◆ Page excerpt ◆
--- START ---
And she has relied on her connections, winning coveted endorsements from Healey, Sen. Ed Markey (D-Mass.), Rep. Ayanna M. Pressley (D-Mass.), and five of the nine members of the City Council, including Mayor E. Denise Simmons and Vice Mayor Marc C. McGovern.

Decker is also endorsed by Planned Parenthood of Massachusetts, the Mass. Women’s Political Caucus, and the statewide chapter of the AFL-CIO. The Boston Globe endorsed her in a Tuesday editorial.

Decker, already entering the race on a mountain of campaign cash — from May 2021 to January 2024, she never reported less than $100,000 on hand — has maintained her financial advantage over its course. Her fundraising has vastly outperformed MacKay’s.

But MacKay’s challenge has forced Decker on the defensive, and to spend more than she ever has against a primary opponent. In July alone, she spent over $42,000 — the most she has ever spent in one month throughout her entire career in Massachusetts politics.

Transparency Takes the Limelight

Throughout the campaign, MacKay has cast Decker as a stand-in for Beacon Hill’s lower chamber, the State House, which has long faced criticism for its opaque legislative processes and a committee system which allows members to vote in effective secrecy.

Decker has voted against amendments to House rules aimed at making lawmakers’ voting records more transparent, including 2017 and 2019 attempts by State House Republicans to mandate that committee votes be published on the State House website.

Both amendments failed overwhelmingly amidst opposition from Democratic leadership.
--- END ---
◆ Given data ◆
--- START ---
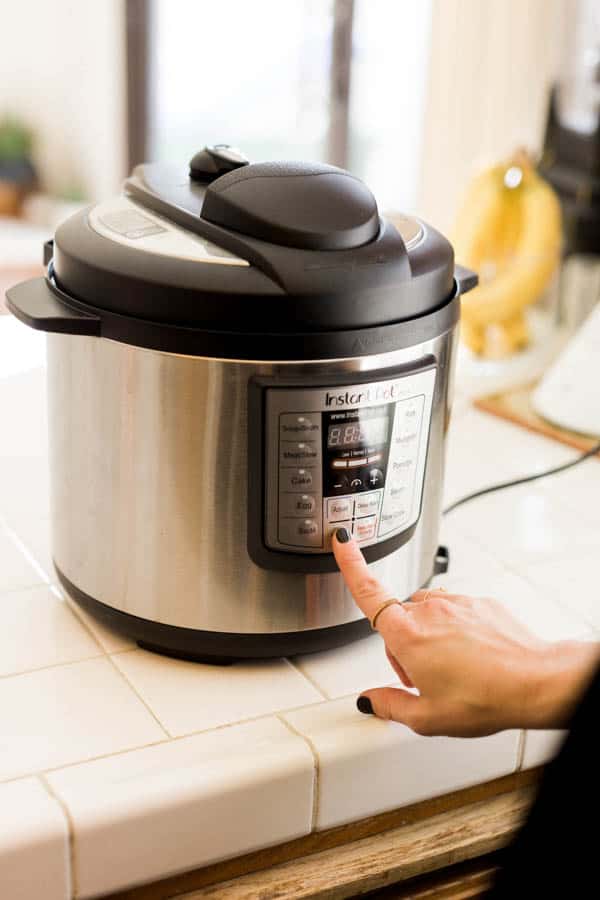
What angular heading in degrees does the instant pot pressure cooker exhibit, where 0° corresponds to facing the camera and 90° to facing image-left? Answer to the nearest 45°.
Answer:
--- END ---
◆ Exercise set ◆
1) In the campaign excerpt, how much did Decker spend in July alone?
2) Reproduce the portion of the campaign excerpt that begins at the words "Throughout the campaign, MacKay" and stops after "from Democratic leadership.".
3) Which organizations does the campaign excerpt say have endorsed Decker?

◆ Answers to each task ◆
1) She spent over $42,000.

2)
Throughout the campaign, MacKay has cast Decker as a stand-in for Beacon Hill’s lower chamber, the State House, which has long faced criticism for its opaque legislative processes and a committee system which allows members to vote in effective secrecy.

Decker has voted against amendments to House rules aimed at making lawmakers’ voting records more transparent, including 2017 and 2019 attempts by State House Republicans to mandate that committee votes be published on the State House website.

Both amendments failed overwhelmingly amidst opposition from Democratic leadership.

3)
Planned Parenthood of Massachusetts
the Mass. Women’s Political Caucus
the statewide chapter of the AFL-CIO
The Boston Globe